The problem is, there is indefinite ways to alter a cheque without invalidate it. We need to live with transaction malleability and actually it's no big deal
Gox didn't follow the specification, which required tx signature to be encoded with ASN1/DER encoding. This requirement was specified in April 2011:
https://en.bitcoin.it/wiki/Protocol_specification#SignaturesInstead they used some sloppy format which was
not DER encoding but was still accepted by SSL library and old reference client. When tighter checks were implemented in bitcoin reference client (the main reason for which was actually to prevent malleability issue), their transactions, which violated bitcoin spec, were rejected. Basically, their transactions looked like what hackers would employ to exploit this issue. That allowed hackers to pick these rejected transactions up, malleate them to "fix" the signature format, and re-submit.

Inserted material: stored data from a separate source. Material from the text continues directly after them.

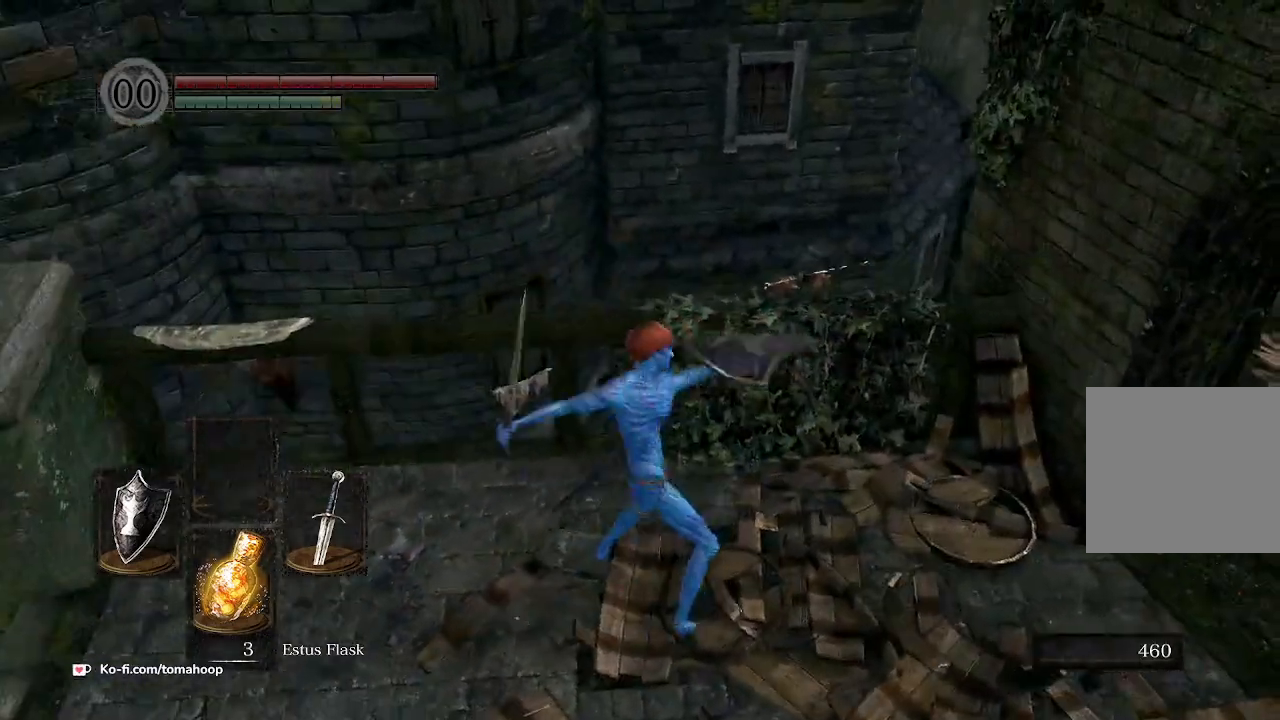
{"buttons": [], "left_stick": "down-right", "right_stick": "left", "events": [[200, "left_stick", "up-right"], [367, "left_stick", "right"], [433, "right_stick", "left"], [467, "left_stick", "down-right"]]}
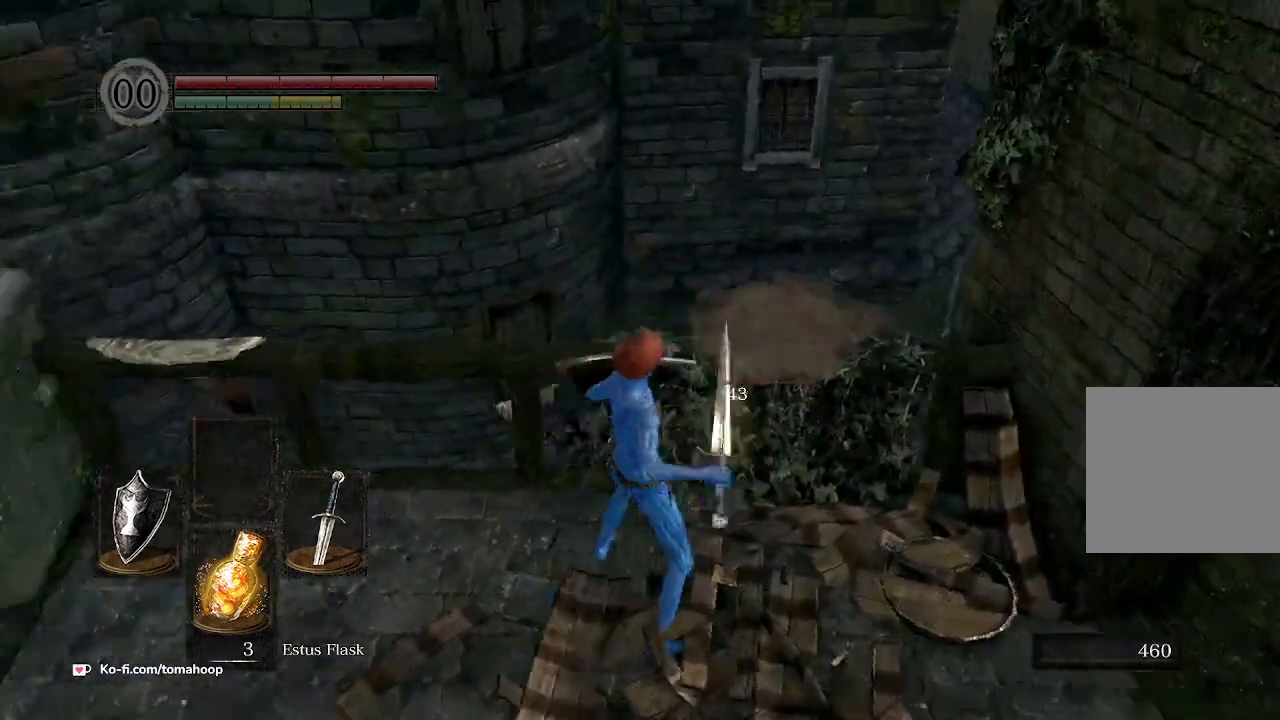
{"buttons": [], "left_stick": "left", "right_stick": "center", "events": [[33, "left_stick", "down"], [200, "left_stick", "down-left"], [300, "left_stick", "left"], [333, "right_stick", "center"]]}
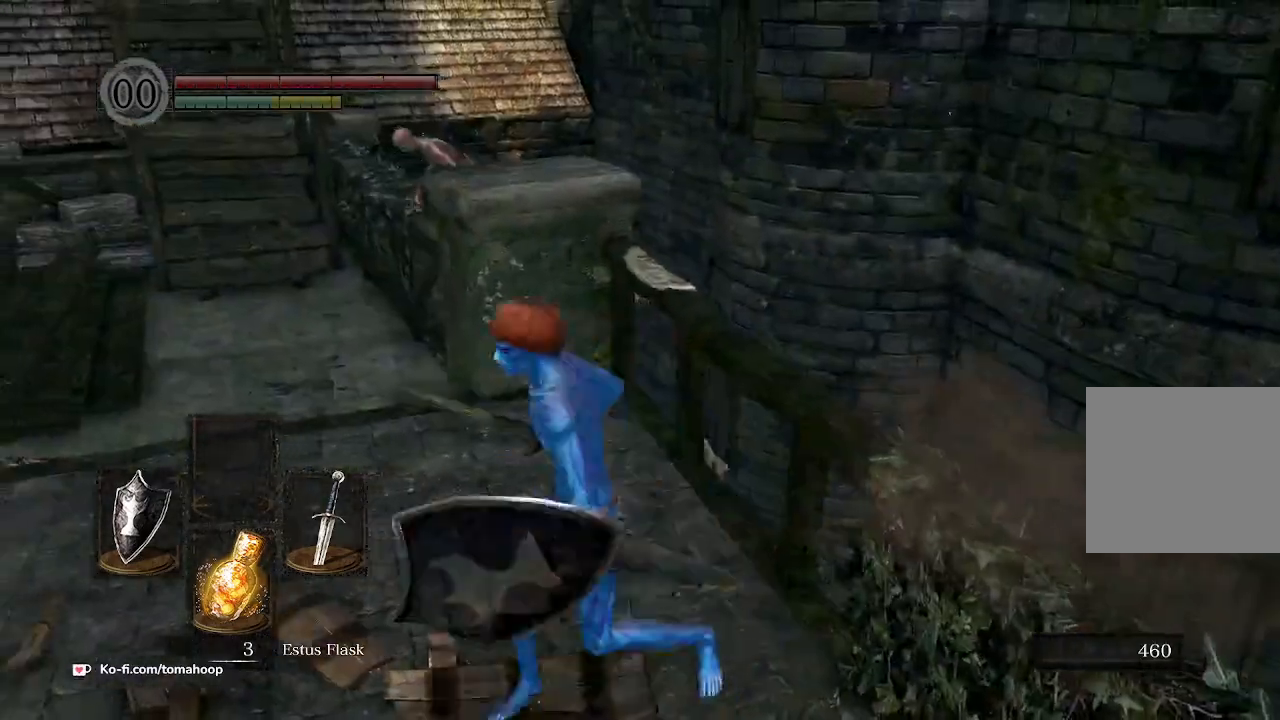
{"buttons": [], "left_stick": "up", "right_stick": "center", "events": [[100, "right_stick", "left"], [200, "right_stick", "down-left"], [333, "right_stick", "center"], [400, "R3", "down"], [400, "left_stick", "up-left"], [500, "R3", "up"], [500, "left_stick", "up"]]}
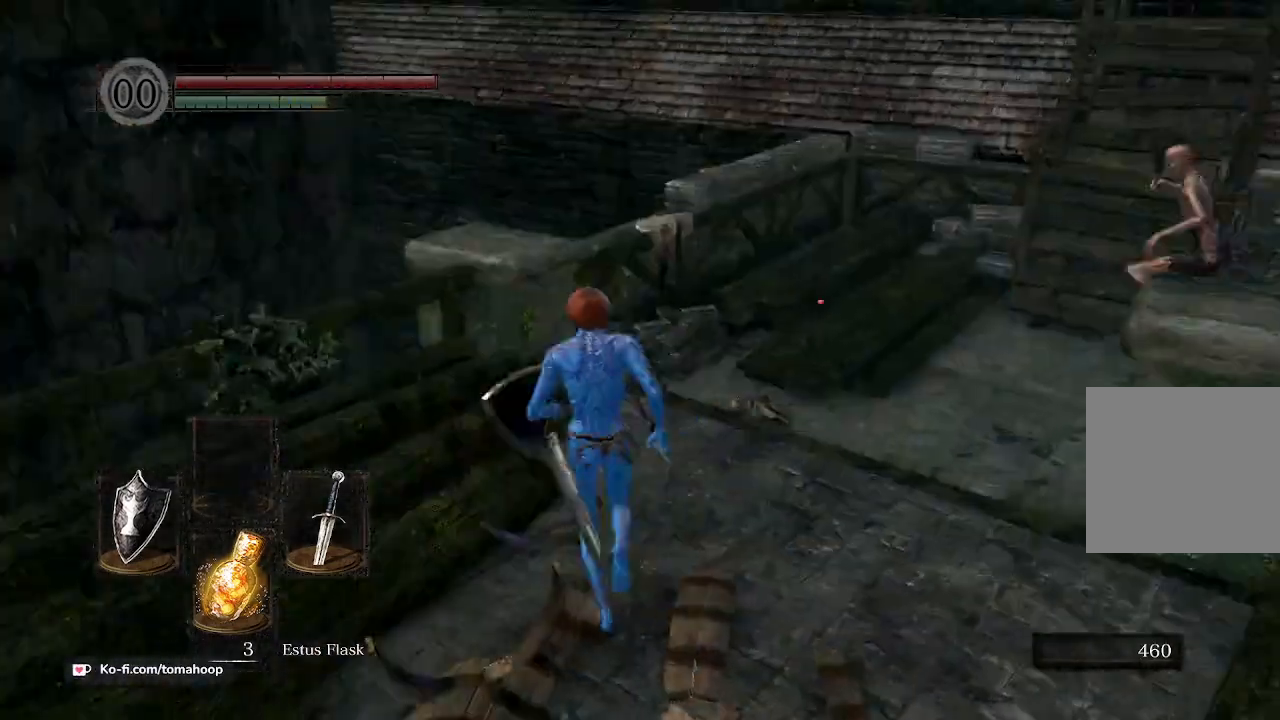
{"buttons": [], "left_stick": "right", "right_stick": "down-right", "events": [[33, "left_stick", "up-left"], [67, "left_stick", "up"], [200, "left_stick", "center"], [267, "Y", "down"], [300, "left_stick", "right"], [333, "Y", "up"], [467, "right_stick", "down-right"]]}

Ironically, hackers were helping MtGox to propagate their malformed transactions through the network.
So does that mean if you saw a transaction floating around the network that has a TX signature with junk padding, you could copy it, remove the padding and resend so the benifactor of that transaction would get paid twice? I take it that would have to be someone from Mt Gox resending the payment in order for it to work?
So just to be clear it is not possible to find an Unconfirmed Transaction on the Network with junk padding, copy it and change things like recipient, amount, remove padding and resend?
Jeez you would think Mt Gox would be looking for ways to speed up transactions, so you would think they would know Miners are rejecting their transactions with junk padding on the signatures and amend any script so as to remove the junk padding and speed up confirmation times. Crazy incompetence.